Motion in re Coercing Vermont, [5 December] 1782
Motion in re Coercing Vermont
Printed text (
, XXIII, 767).[5 December 1782]
A motion was made by Mr. [James] Madison, seconded by Mr. [Thomas] McKean,1 that the question for striking out the clause be postponed until a question is taken on a motion for amending a previous part of the motion, by striking out the words “and dangerous to the confederacy, require the immediate and decided interposition of Congress,”2 and in lieu thereof inserting “interposed in pursuance of the act passed on the day of by the State of New Hampshire, and the act passed on the day of by the State of New York, two of the states claiming the same, and for the purpose of preserving the peace and interests of the confederacy, require immediate and effectual measures:”3
1. The bracketed words are in the . For the context of the present motion, see Notes on Debates, 5 December 1782, and nn.
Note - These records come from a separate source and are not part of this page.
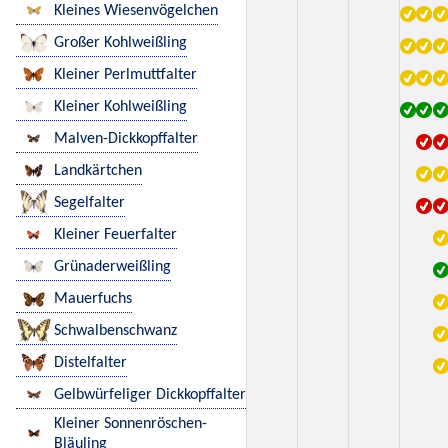
Kleines Wiesenvögelchen
Großer Kohlweißling
Kleiner Perlmuttfalter
Kleiner Kohlweißling
Malven-Dickkopffalter
Landkärtchen
Segelfalter
Kleiner Feuerfalter
Grünaderweißling
Mauerfuchs
Schwalbenschwanz
Distelfalter
Gelbwürfeliger Dickkopffalter
Kleiner Sonnenröschen-
Bläuling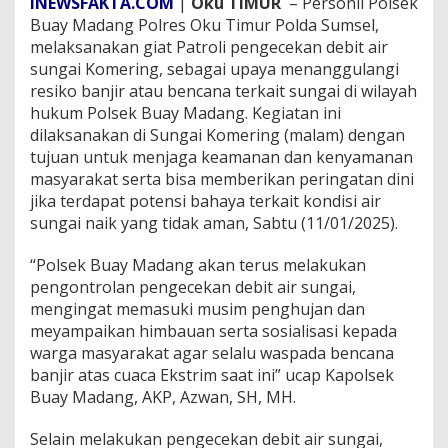
INEWSFAKTA.COM
|
Oku TIMUR
– Personil Polsek
t
Buay Madang Polres Oku Timur Polda Sumsel,
i
melaksanakan giat Patroli pengecekan debit air
n
P
sungai Komering, sebagai upaya menanggulangi
e
resiko banjir atau bencana terkait sungai di wilayah
n
hukum Polsek Buay Madang. Kegiatan ini
g
dilaksanakan di Sungai Komering (malam) dengan
e
c
tujuan untuk menjaga keamanan dan kenyamanan
e
masyarakat serta bisa memberikan peringatan dini
k
jika terdapat potensi bahaya terkait kondisi air
a
sungai naik yang tidak aman, Sabtu (11/01/2025).
n
D
e
“Polsek Buay Madang akan terus melakukan
b
pengontrolan pengecekan debit air sungai,
i
mengingat memasuki musim penghujan dan
t
meyampaikan himbauan serta sosialisasi kepada
A
warga masyarakat agar selalu waspada bencana
i
r
banjir atas cuaca Ekstrim saat ini” ucap Kapolsek
S
Buay Madang, AKP, Azwan, SH, MH.
u
n
Selain melakukan pengecekan debit air sungai,
g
2. On 3 December Thomas McKean introduced a motion, drafted and seconded by Alexander Hamilton, which in manuscript, unlike the printed journal, comprises a preamble followed by five separate resolutions. The first resolution recommended that, in view of “acts and proceedings” in Vermont “highly derogatory to the authority of the United States, and dangerous to the Confederacy,” Congress provide for an “immediate and decided interposition” to restore and maintain peace there until “a decision shall be had” on the conflicting jurisdictions within that “district.” The first method of “interposition,” as proposed by the second resolution, was to require the de facto government of Vermont to permit persons who had been banished from the district to return, to be immune from further molestation, and to resume possession of their confiscated property. The third resolution recommended that, if “the people of the said district” refused to heed the demands embodied in the first two resolutions, the “United States will take effectual measures to enforce a compliance with them” (Harold C. Syrett and Jacob E. Cooke, eds., The Papers of Alexander Hamilton [11 vols. to date; New York, 1961——], III, 204–5; , XXIII, 765–66).
Immediately after the McKean-Hamilton motion was introduced, David Howell, seconded by Abraham Clark, moved that the third resolution be deleted. This motion is designated by JM as “the question for striking out the clause.” To counter the Howell-Clark proposal, JM and McKean, supported by the eighth rule of congressional procedure requiring that a motion comprising several separate proposals should be read and debated seriatim “by paragraphs,” moved to have a consideration of the Howell-Clark motion postponed so as to accord obligatory precedence to their own motion for amending the first resolution (“a previous part of the [McKean-Hamilton] motion”). The manuscript of the JM-McKean motion has not been found. Congress, after refusing by a vote of six states to three to postpone a consideration of the Howell-Clark motion, rejected it by a vote of seven states to two (
, XX, 477; XXIII, 766–68). Thereby the way was opened for considering the principal recommendation of the JM-McKean motion.3. The New Hampshire act was adopted on 17 November 1779; the New York act, on 21 October 1779 (NA: PCC, No. 40, I, 563–69; II, 112). Each state had thereby agreed to permit Congress, in accordance with its resolutions unanimously adopted on 24 September 1779, “to hear and determine all differences” among New Hampshire, New York, and Massachusetts over their respective boundaries and jurisdiction in the area known as the New Hampshire Grants or Vermont. Besides citing “the articles of confederation” (Article IX) as its constitutional warrant, Congress also justified its interposition as being “indispensably necessary,” because “the interest of the whole confederacy” required “that all intestine dissentions be carefully avoided, and domestic peace and good order maintained” ( , XV, 1096–99). See also Notes on Debates, 14 November, and n. 2; 3 December 1782, and n. 22.
The JM-McKean motion sought to strengthen the constitutionality of the McKean-Hamilton resolutions by making explicit that Congress was not assuming an authority to interpose solely because its resolutions were being flouted by Vermont, but also because the two sovereign states most affected by the disorder had requested Congress to intervene. Following the defeat of the JM-McKean amendment by a vote of six states to three, the McKean-Hamilton resolutions were adopted by a vote of seven states to two, Rhode Island and New Jersey opposing (Notes on Debates, 5 December 1782, and n. 16.